Records drawn from a dataset
•••

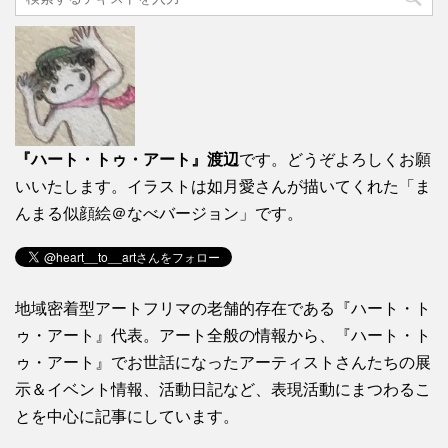
『ハート・トゥ・アート』渡辺
です。どうぞよろしくお願
いいたします。イラストは如月愛さんが描いてくれた「ま
んまる似顔絵＠なべバージョン」です。
地域密着型アートフリマの老舗的存在である『ハート・ト
ゥ・アート』代表。アート全般の情報から、『ハート・ト
ゥ・アート』でお世話になったアーティストさんたちの展
示＆イベント情報、活動日記など、表現活動にまつわるこ
とを中心に記事にしています。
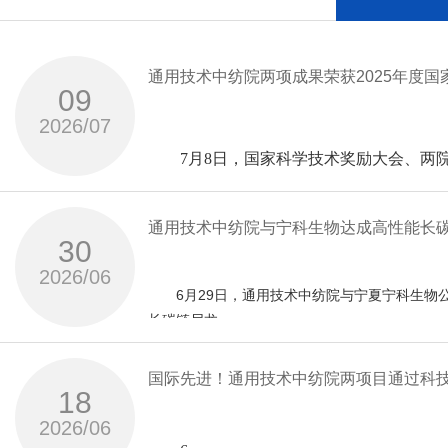
通用技术中纺院两项成果荣获2025年度
09
2026/07
7月8日，国家科学技术奖励大会、两院
学研究院有限公司（以下简称“中纺院”）
项。
通用技术中纺院与宁科生物达成高性能长
此次获奖的两个项目是生物基纤维材料全
30
2026/06
色与智能制造关键技术”项目获国家科技进
6月29日，通用技术中纺院与宁夏宁科生物
应用”项目获国家科技进步奖二等奖。
长碳链尼龙
材料产学研合作协议。中纺院党委书记、总经理
国家科技进步奖一等奖—
国际先进！通用技术中纺院两项目通过科
18
通用技术新材、中纺院首席专家徐纪刚，宁科生
聚酯纤维产业链绿色与智能制造关键技术
2026/06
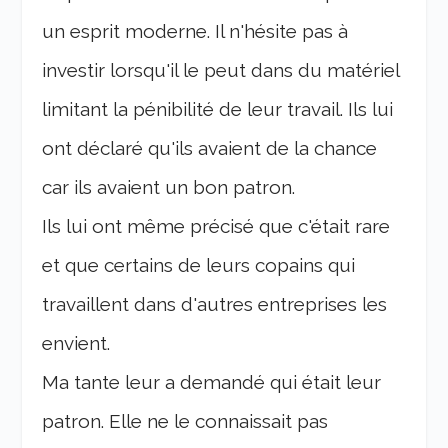
un esprit moderne. Il n'hésite pas à
investir lorsqu'il le peut dans du matériel
limitant la pénibilité de leur travail. Ils lui
ont déclaré qu'ils avaient de la chance
car ils avaient un bon patron.
Ils lui ont même précisé que c'était rare
et que certains de leurs copains qui
travaillent dans d'autres entreprises les
envient.
Ma tante leur a demandé qui était leur
patron. Elle ne le connaissait pas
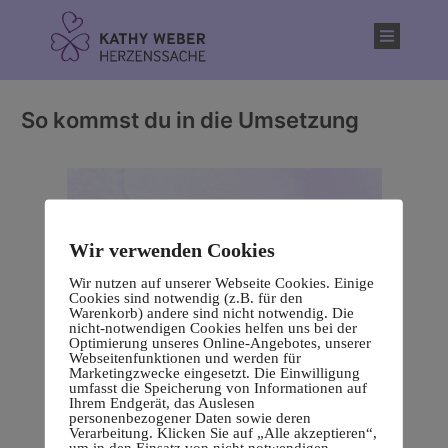
Inhalt
springen
So kommst du in die Umsetzung
Wir verwenden Cookies
Wir nutzen auf unserer Webseite Cookies. Einige
Cookies sind notwendig (z.B. für den
Warenkorb) andere sind nicht notwendig. Die
nicht-notwendigen Cookies helfen uns bei der
Optimierung unseres Online-Angebotes, unserer
Webseitenfunktionen und werden für
Marketingzwecke eingesetzt. Die Einwilligung
umfasst die Speicherung von Informationen auf
Ihrem Endgerät, das Auslesen
personenbezogener Daten sowie deren
Verarbeitung. Klicken Sie auf „Alle akzeptieren“,
um in den Einsatz von nicht notwendigen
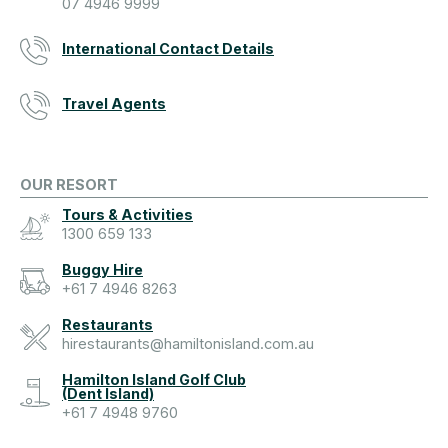
07 4946 9999
International Contact Details
Travel Agents
OUR RESORT
Tours & Activities
1300 659 133
Buggy Hire
+61 7 4946 8263
Restaurants
hirestaurants@hamiltonisland.com.au
Hamilton Island Golf Club
(Dent Island)
+61 7 4948 9760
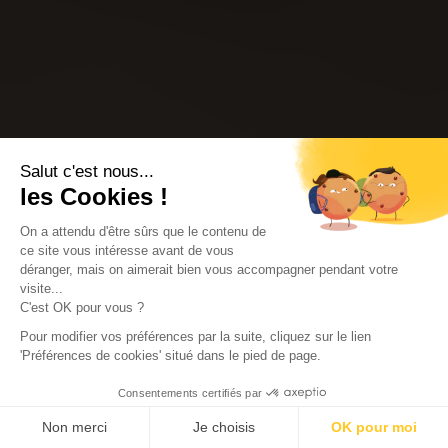
Salut c'est nous...
les Cookies !
On a attendu d'être sûrs que le contenu de
ce site vous intéresse avant de vous
déranger, mais on aimerait bien vous accompagner pendant votre
visite...
C'est OK pour vous ?
Pour modifier vos préférences par la suite, cliquez sur le lien
'Préférences de cookies' situé dans le pied de page.
Consentements certifiés par
Non merci
Je choisis
OK pour moi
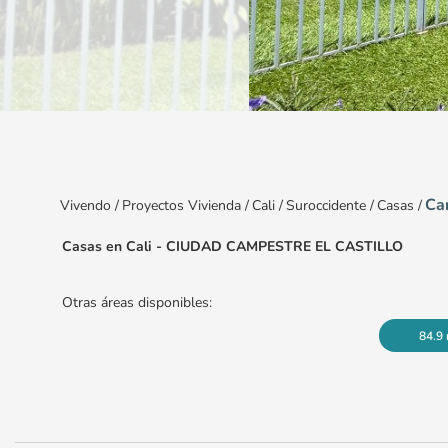
Item
1
of
4
Can
Vivendo
/
Proyectos Vivienda
/
Cali
/
Suroccidente
/
Casas
/
Casas en Cali - CIUDAD CAMPESTRE EL CASTILLO
Otras áreas disponibles:
84.9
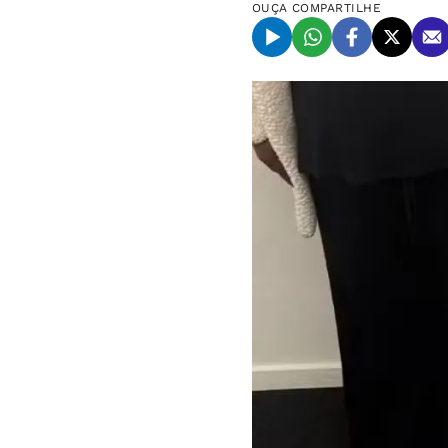
OUÇA
COMPARTILHE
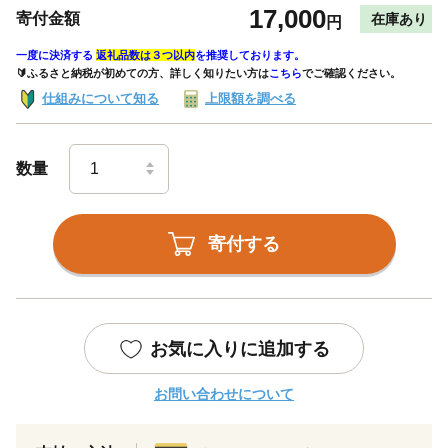
17,000
寄付金額
在庫あり
円
一度に決済する
返礼品数は３つ以内
を推奨しております。
🔰ふるさと納税が初めての方、詳しく知りたい方は
こちら
でご確認ください。
仕組みについて知る
上限額を調べる
数量
寄付する
お気に入りに追加する
お問い合わせについて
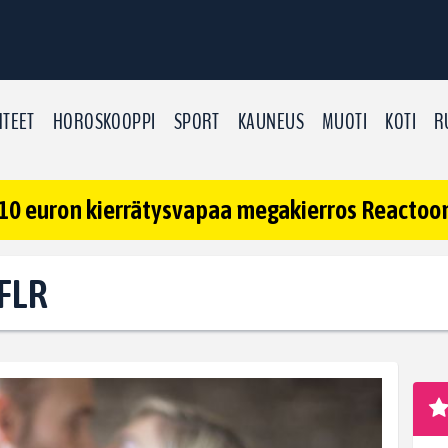
TEET
HOROSKOOPPI
SPORT
KAUNEUS
MUOTI
KOTI
R
10 euron kierrätysvapaa megakierros Reactoonz
 FLR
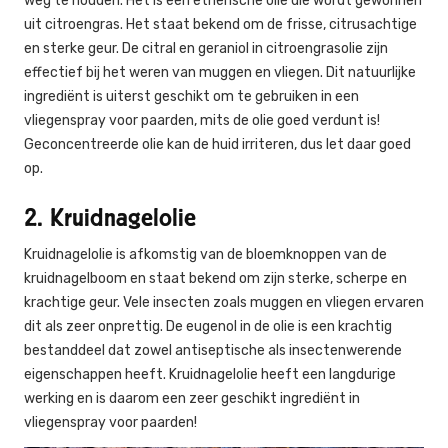
weg te houden. Het is een etherische olie die wordt gewonnen
uit citroengras. Het staat bekend om de frisse, citrusachtige
en sterke geur. De citral en geraniol in citroengrasolie zijn
effectief bij het weren van muggen en vliegen. Dit natuurlijke
ingrediënt is uiterst geschikt om te gebruiken in een
vliegenspray voor paarden, mits de olie goed verdunt is!
Geconcentreerde olie kan de huid irriteren, dus let daar goed
op.
2. Kruidnagelolie
Kruidnagelolie is afkomstig van de bloemknoppen van de
kruidnagelboom en staat bekend om zijn sterke, scherpe en
krachtige geur. Vele insecten zoals muggen en vliegen ervaren
dit als zeer onprettig. De eugenol in de olie is een krachtig
bestanddeel dat zowel antiseptische als insectenwerende
eigenschappen heeft. Kruidnagelolie heeft een langdurige
werking en is daarom een zeer geschikt ingrediënt in
vliegenspray voor paarden!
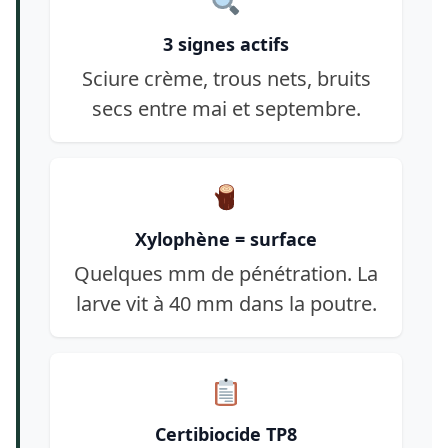
3 signes actifs
Sciure crème, trous nets, bruits
secs entre mai et septembre.
Xylophène = surface
Quelques mm de pénétration. La
larve vit à 40 mm dans la poutre.
Certibiocide TP8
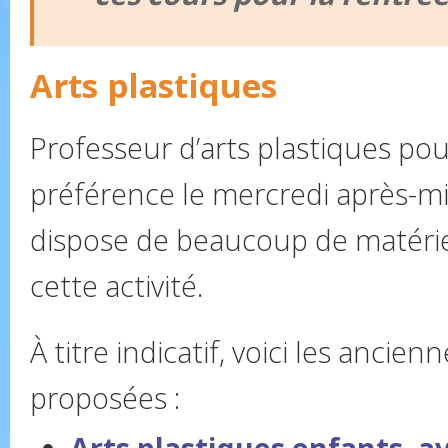
Arts plastiques
Professeur d’arts plastiques pou
préférence le mercredi après-mid
dispose de beaucoup de matéri
cette activité.
À titre indicatif, voici les ancie
proposées :
Arts plastiques enfants, av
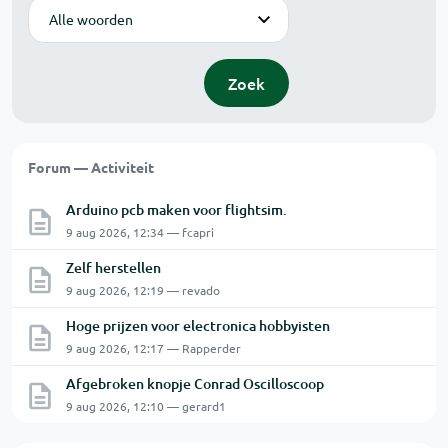
Modus
Zoek
Forum — Activiteit
Arduino pcb maken voor flightsim.
9 aug 2026, 12:34 — fcapri
Zelf herstellen
9 aug 2026, 12:19 — revado
Hoge prijzen voor electronica hobbyisten
9 aug 2026, 12:17 — Rapperder
Afgebroken knopje Conrad Oscilloscoop
9 aug 2026, 12:10 — gerard1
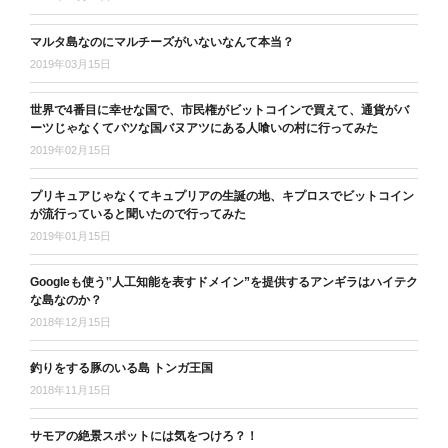
マルタ島なのにマルチーズがいないなんて本当？
2019年03月15日
世界で4番目に幸せな国で、市民権がビットコインで買えて、通貨がバ
ーツじゃなくてバツな国バヌアツにある人喰いの村に行ってみた
2019年02月15日
プリキュアじゃなくてキュプリアの生誕の地、キプロスでビットコイン
が流行っていると聞いたので行ってみた
2019年01月15日
Googleも使う‟人工知能を表すドメイン”を提供するアンギラはハイテク
な島なのか？
2018年12月15日
釣りをする豚のいる島 トンガ王国
2018年11月15日
サモアの絶景スポットには気をつけろ？！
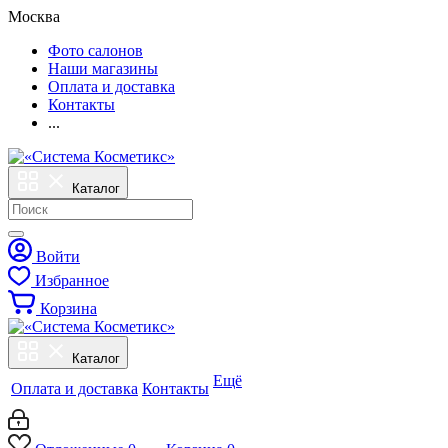
Москва
Фото салонов
Наши магазины
Оплата и доставка
Контакты
...
Каталог
Войти
Избранное
Корзина
Каталог
Ещё
Оплата и доставка
Контакты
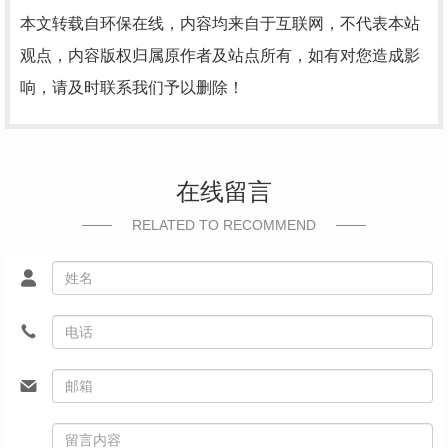
本文转载自环保在线，内容均来自于互联网，不代表本站
观点，内容版权归属原作者及站点所有，如有对您造成影
响，请及时联系我们予以删除！
在线留言
RELATED TO RECOMMEND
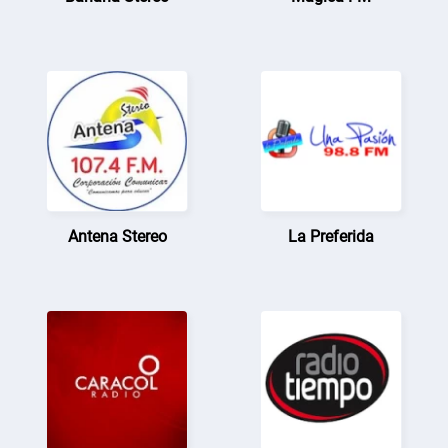
Antena Stereo
La Preferida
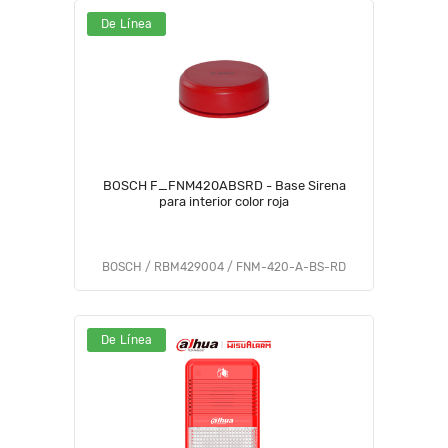
De Línea
BOSCH F_FNM420ABSRD - Base Sirena
para interior color roja
BOSCH / RBM429004 / FNM-420-A-BS-RD
De Línea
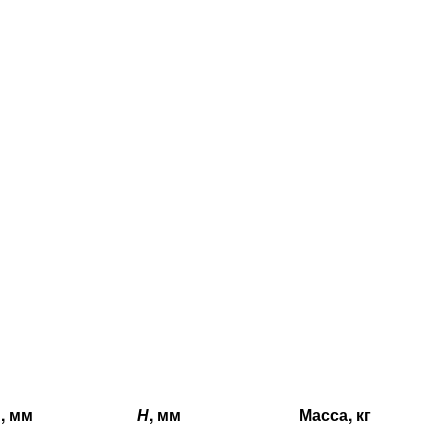
1
, мм
Н
, мм
Масса, кг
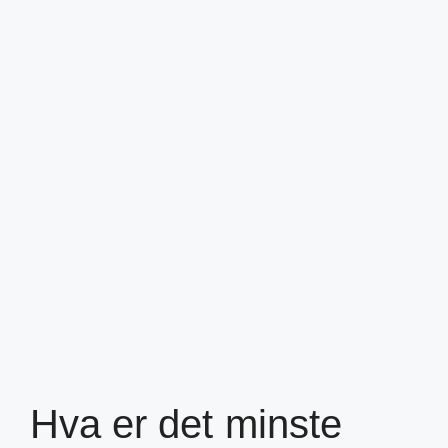
Hva er det minste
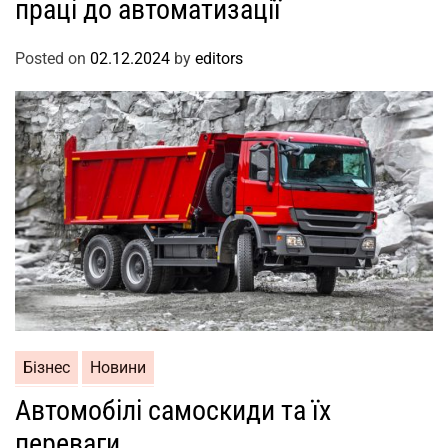
праці до автоматизації
Posted on
02.12.2024
by
editors
Бізнес
Новини
Автомобілі самоскиди та їх
переваги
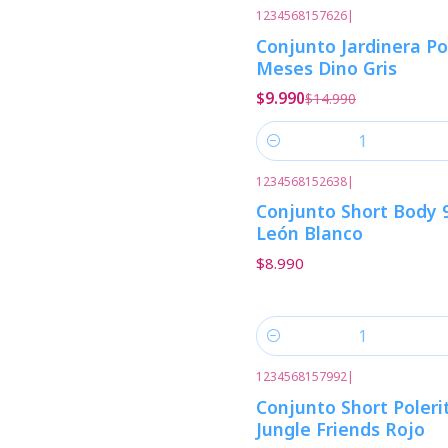
1234568157626
|
-33%
Descuento
Conjunto Jardinera Po
Meses Dino Gris
$9.990
$14.990
Cantidad
1234568152638
|
Conjunto Short Body 
León Blanco
$8.990
Cantidad
1234568157992
|
Conjunto Short Poleri
Jungle Friends Rojo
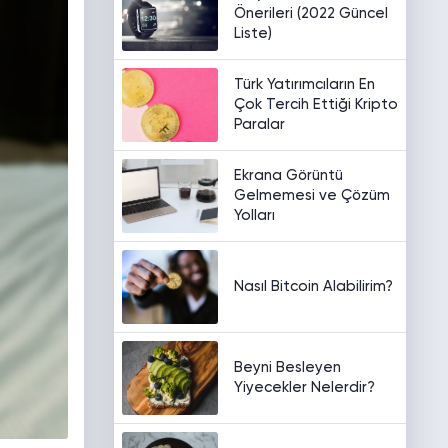
Önerileri (2022 Güncel
Liste)
Türk Yatırımcıların En
Çok Tercih Ettiği Kripto
Paralar
Ekrana Görüntü
Gelmemesi ve Çözüm
Yolları
Nasıl Bitcoin Alabilirim?
Beyni Besleyen
Yiyecekler Nelerdir?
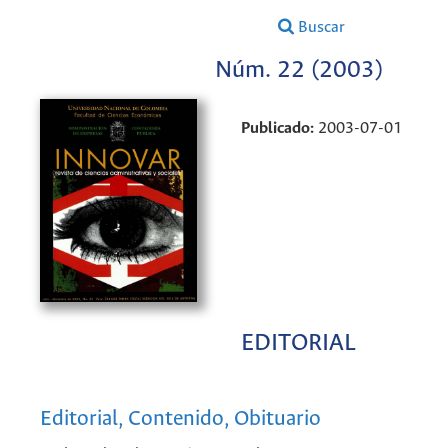
Buscar
Núm. 22 (2003)
Publicado:
2003-07-01
EDITORIAL
Editorial, Contenido, Obituario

•••

### What you should do
Above are the records; transcribe them exactly without the pictures.

### Output of the task
『ハート・トゥ・アート』渡辺
です。どうぞよろしくお願
いいたします。イラストは如月愛さんが描いてくれた「ま
んまる似顔絵＠なべバージョン」です。
地域密着型アートフリマの老舗的存在である『ハート・ト
ゥ・アート』代表。アート全般の情報から、『ハート・ト
ゥ・アート』でお世話になったアーティストさんたちの展
示＆イベント情報、活動日記など、表現活動にまつわるこ
とを中心に記事にしています。
通用技术中纺院两项成果荣获2025年度
09
2026/07
7月8日，国家科学技术奖励大会、两院
学研究院有限公司（以下简称“中纺院”）
项。
通用技术中纺院与宁科生物达成高性能长
此次获奖的两个项目是生物基纤维材料全
30
2026/06
色与智能制造关键技术”项目获国家科技进
6月29日，通用技术中纺院与宁夏宁科生物
应用”项目获国家科技进步奖二等奖。
长碳链尼龙
材料产学研合作协议。中纺院党委书记、总经理
国家科技进步奖一等奖—
国际先进！通用技术中纺院两项目通过科
18
通用技术新材、中纺院首席专家徐纪刚，宁科生
聚酯纤维产业链绿色与智能制造关键技术
2026/06
un esprit moderne. Il n'hésite pas à
investir lorsqu'il le peut dans du matériel
limitant la pénibilité de leur travail. Ils lui
ont déclaré qu'ils avaient de la chance
car ils avaient un bon patron.
Ils lui ont même précisé que c'était rare
et que certains de leurs copains qui
travaillent dans d'autres entreprises les
envient.
Ma tante leur a demandé qui était leur
patron. Elle ne le connaissait pas
Inhalt
springen
So kommst du in die Umsetzung
Wir verwenden Cookies
Wir nutzen auf unserer Webseite Cookies. Einige
Cookies sind notwendig (z.B. für den
Warenkorb) andere sind nicht notwendig. Die
nicht-notwendigen Cookies helfen uns bei der
Optimierung unseres Online-Angebotes, unserer
Webseitenfunktionen und werden für
Marketingzwecke eingesetzt. Die Einwilligung
umfasst die Speicherung von Informationen auf
Ihrem Endgerät, das Auslesen
personenbezogener Daten sowie deren
Verarbeitung. Klicken Sie auf „Alle akzeptieren“,
um in den Einsatz von nicht notwendigen
07 4946 9999
International Contact Details
Travel Agents
OUR RESORT
Tours & Activities
1300 659 133
Buggy Hire
+61 7 4946 8263
Restaurants
hirestaurants@hamiltonisland.com.au
Hamilton Island Golf Club
(Dent Island)
+61 7 4948 9760
Salut c'est nous...
les Cookies !
On a attendu d'être sûrs que le contenu de
ce site vous intéresse avant de vous
déranger, mais on aimerait bien vous accompagner pendant votre
visite...
C'est OK pour vous ?
Pour modifier vos préférences par la suite, cliquez sur le lien
'Préférences de cookies' situé dans le pied de page.
Consentements certifiés par
Non merci
Je choisis
OK pour moi
Item
1
of
4
Can
Vivendo
/
Proyectos Vivienda
/
Cali
/
Suroccidente
/
Casas
/
Casas en Cali - CIUDAD CAMPESTRE EL CASTILLO
Otras áreas disponibles:
84.9
OUÇA
COMPARTILHE
17,000
寄付金額
在庫あり
円
一度に決済する
返礼品数は３つ以内
を推奨しております。
🔰ふるさと納税が初めての方、詳しく知りたい方は
こちら
でご確認ください。
仕組みについて知る
上限額を調べる
数量
寄付する
お気に入りに追加する
お問い合わせについて
TEET
HOROSKOOPPI
SPORT
KAUNEUS
MUOTI
KOTI
R
10 euron kierrätysvapaa megakierros Reactoonz
 FLR
weg te houden. Het is een etherische olie die wordt gewonnen
uit citroengras. Het staat bekend om de frisse, citrusachtige
en sterke geur. De citral en geraniol in citroengrasolie zijn
effectief bij het weren van muggen en vliegen. Dit natuurlijke
ingrediënt is uiterst geschikt om te gebruiken in een
vliegenspray voor paarden, mits de olie goed verdunt is!
Geconcentreerde olie kan de huid irriteren, dus let daar goed
op.
2. Kruidnagelolie
Kruidnagelolie is afkomstig van de bloemknoppen van de
kruidnagelboom en staat bekend om zijn sterke, scherpe en
krachtige geur. Vele insecten zoals muggen en vliegen ervaren
dit als zeer onprettig. De eugenol in de olie is een krachtig
bestanddeel dat zowel antiseptische als insectenwerende
eigenschappen heeft. Kruidnagelolie heeft een langdurige
werking en is daarom een zeer geschikt ingrediënt in
vliegenspray voor paarden!
3 signes actifs
Sciure crème, trous nets, bruits
secs entre mai et septembre.
Xylophène = surface
Quelques mm de pénétration. La
larve vit à 40 mm dans la poutre.
Certibiocide TP8
Arts plastiques
Professeur d’arts plastiques pou
préférence le mercredi après-mid
dispose de beaucoup de matéri
cette activité.
À titre indicatif, voici les ancie
proposées :
Arts plastiques enfants, av
Modus
Zoek
Forum — Activiteit
Arduino pcb maken voor flightsim.
9 aug 2026, 12:34 — fcapri
Zelf herstellen
9 aug 2026, 12:19 — revado
Hoge prijzen voor electronica hobbyisten
9 aug 2026, 12:17 — Rapperder
Afgebroken knopje Conrad Oscilloscoop
9 aug 2026, 12:10 — gerard1
マルタ島なのにマルチーズがいないなんて本当？
2019年03月15日
世界で4番目に幸せな国で、市民権がビットコインで買えて、通貨がバ
ーツじゃなくてバツな国バヌアツにある人喰いの村に行ってみた
2019年02月15日
プリキュアじゃなくてキュプリアの生誕の地、キプロスでビットコイン
が流行っていると聞いたので行ってみた
2019年01月15日
Googleも使う‟人工知能を表すドメイン”を提供するアンギラはハイテク
な島なのか？
2018年12月15日
釣りをする豚のいる島 トンガ王国
2018年11月15日
サモアの絶景スポットには気をつけろ？！
Москва
Фото салонов
Наши магазины
Оплата и доставка
Контакты
...
Каталог
Войти
Избранное
Корзина
Каталог
Ещё
Оплата и доставка
Контакты
本文转载自环保在线，内容均来自于互联网，不代表本站
观点，内容版权归属原作者及站点所有，如有对您造成影
响，请及时联系我们予以删除！
在线留言
RELATED TO RECOMMEND
Antena Stereo
La Preferida
De Línea
BOSCH F_FNM420ABSRD - Base Sirena
para interior color roja
BOSCH / RBM429004 / FNM-420-A-BS-RD
De Línea
1
, мм
Н
, мм
Масса, кг
Hva er det minste
праці до автоматизації
Posted on
02.12.2024
by
editors
Бізнес
Новини
Автомобілі самоскиди та їх
переваги
1234568157626
|
-33%
Descuento
Conjunto Jardinera Po
Meses Dino Gris
$9.990
$14.990
Cantidad
1234568152638
|
Conjunto Short Body 
León Blanco
$8.990
Cantidad
1234568157992
|
Conjunto Short Poleri
Jungle Friends Rojo
Önerileri (2022 Güncel
Liste)
Türk Yatırımcıların En
Çok Tercih Ettiği Kripto
Paralar
Ekrana Görüntü
Gelmemesi ve Çözüm
Yolları
Nasıl Bitcoin Alabilirim?
Beyni Besleyen
Yiyecekler Nelerdir?
Buscar
Núm. 22 (2003)
Publicado:
2003-07-01
EDITORIAL
Editorial, Contenido, Obituario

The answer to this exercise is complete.